_Selected passage_.
++++++

During the data preprocessing phase, we carefully identified and removed interfering samples and mislabeled data to enhance the quality of the dataset. Interfering samples are defined as images with severe motion blur, occlusion, or non-standard viewpoints, factors that may affect the effective extraction of features. For mislabeled samples, we employed systematic manual checks and made corrections or deletions based on the consistency between image content and label annotations, ensuring the accuracy and internal consistency of the dataset’s labels.

After preprocessing, the dataset was split into training, validation, and test sets in an 8:1:1 ratio. During the splitting process, stratified sampling by class was used to ensure that the class distribution in each subset remained consistent with the original dataset. This approach effectively avoids evaluation bias caused by class imbalance and ensures that each class is adequately represented in both training and evaluation stages.

++++++

_Source material_.
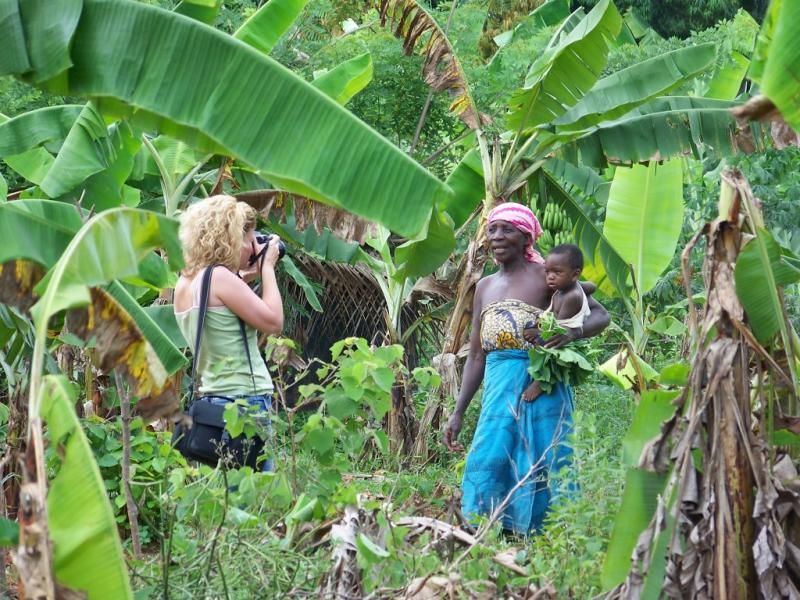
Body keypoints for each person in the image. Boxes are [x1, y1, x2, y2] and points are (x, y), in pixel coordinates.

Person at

++++++

_Work item_.
According to the passage on dataset preprocessing, what ratio was used to split the dataset into training, validation, and test sets? This exercise doesn't require the material.

_Task result_.
An 8:1:1 ratio.